После этого я поцеловал ей руку И ушел, она сказала, что я могу прийти в любой день без предупреждения и что вечером она обычно дома.
То, чего я не сказал Наташе, это что я знал уже раньше почти все об этой трагической ночи в окрестностях Сан-Франциско. Я прочел это несколько лет тому назад, совершенно случайно, в номере американской газеты. Это было то, что я так тщетно искал в моей памяти, когда думал о Наташином шраме. В газетном отчете рассказывалась со всеми подробностями эта драма, причину которой не понимали ни полицейские, ни журналисты. Там была еще одна подробность, о которой Наташа не говорила мне: все трое товарищей были офицерами американского флота. Там было еще сказано, что по оттискам пальцев на револьверах было установлено, что каждым из них пользовался только тот, кому револьвер принадлежал, и что это снимало всякое подозрение о непосредственном участии в двойном убийстве той женщины, которая была найдена рядом с трупами и которая лежала в глубоком обмороке. Приводилось ее показание: все были пьяны, возникла ссора, причины которой она не помнила, потом потух свет и началась стрельба, она была легко ранена и потеряла сознание.

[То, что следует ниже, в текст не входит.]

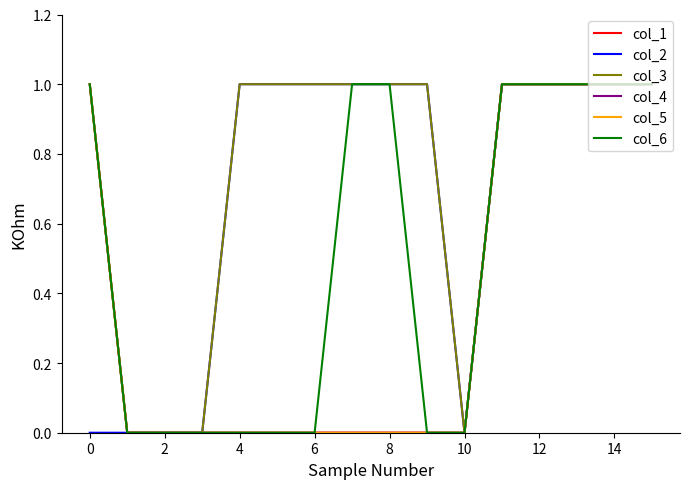

Is this an area chart (filled region under the line)?

No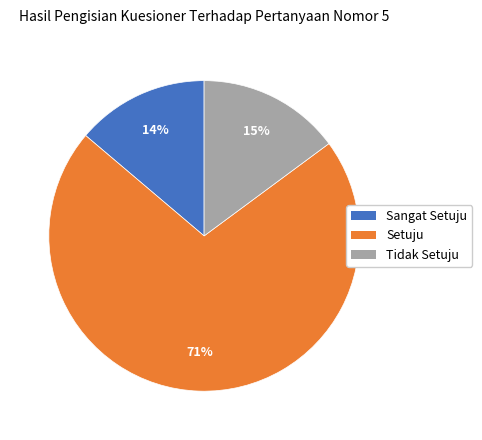

Do Sangat Setuju and Tidak Setuju together represent more than half of the pie?

No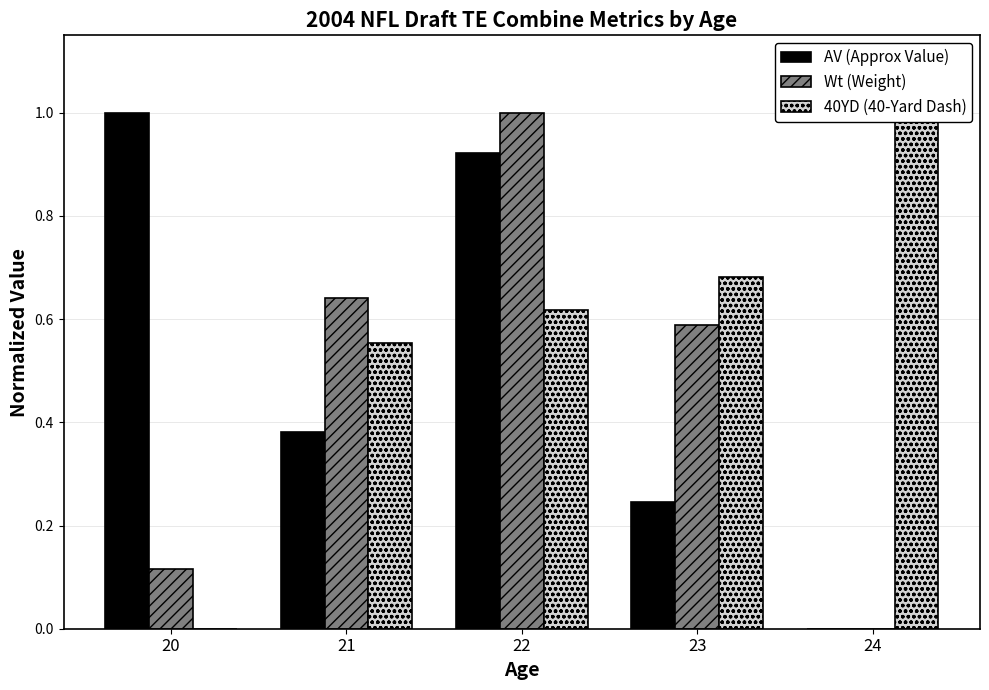

How many groups of bars are there?

5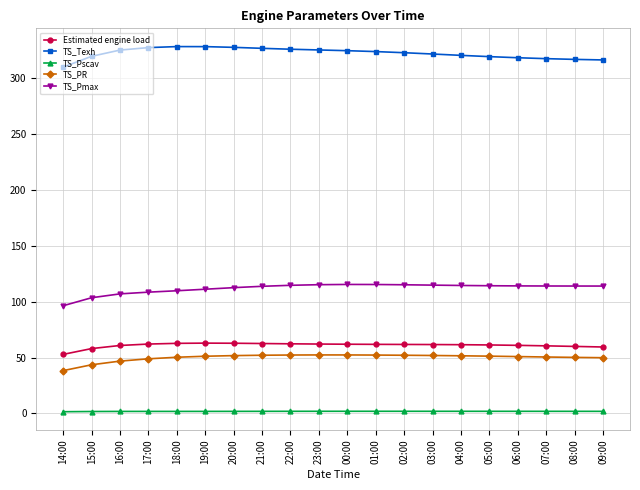

At how many categories does at least one series exceed 26?

20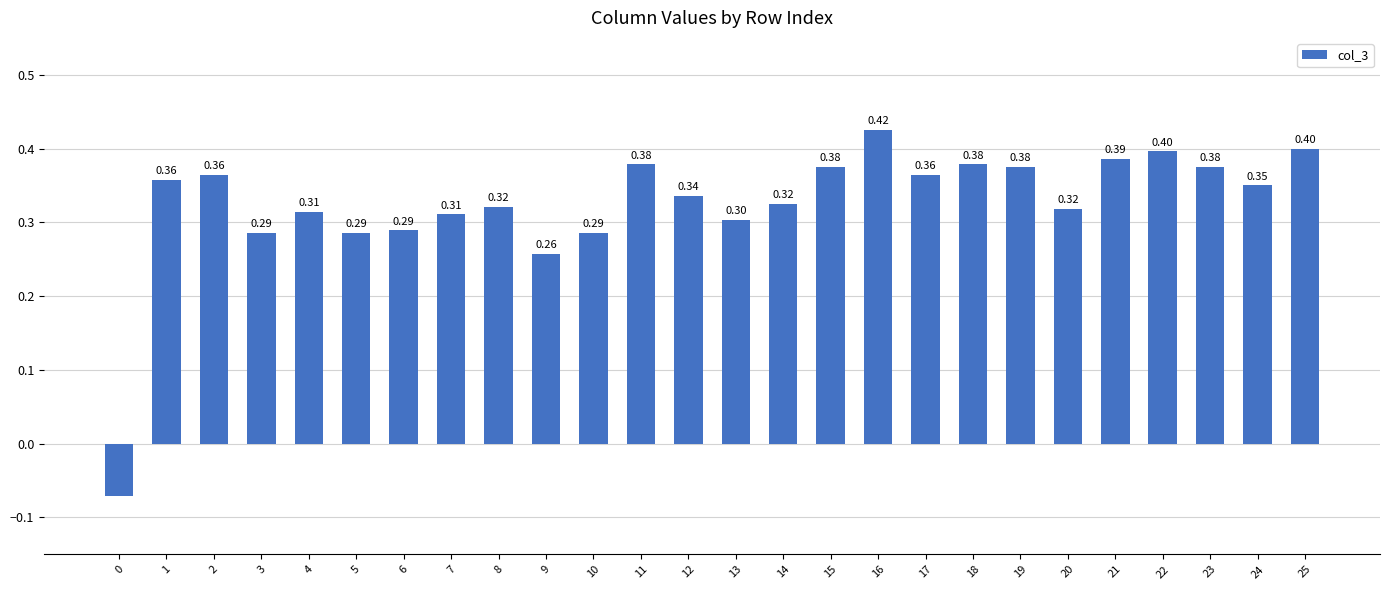

How many values are below zero?

1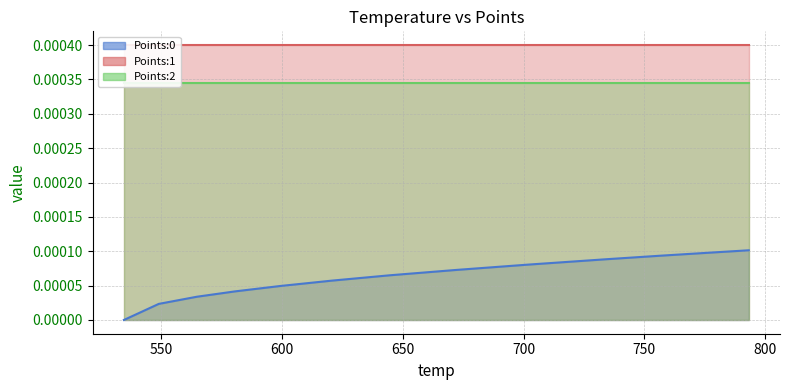

At how many categories does at least one series exceed 0?

13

Журналист, которому был поручен отчет, писал, что эта женщина, «подданная одного из славянских государств», обнаружила редкое присутствие духа и почти непостижимое равнодушие к своей собственной судьбе. «Может быть, – писал он, – это не первая трагедия в ее жизни и она забудет о ней, как забыла о других, и единственным напоминанием об этом будет тот шрам, который, несомненно, останется на ее левой щеке». Когда я читал в свое время эту статью, я был предельно далек от мысли о Наташе. Но едва только она начала рассказывать мне об этом, я тотчас же, конечно, вспомнил все – в особенности из-за последних слов отчета: «будет тот шрам, который…».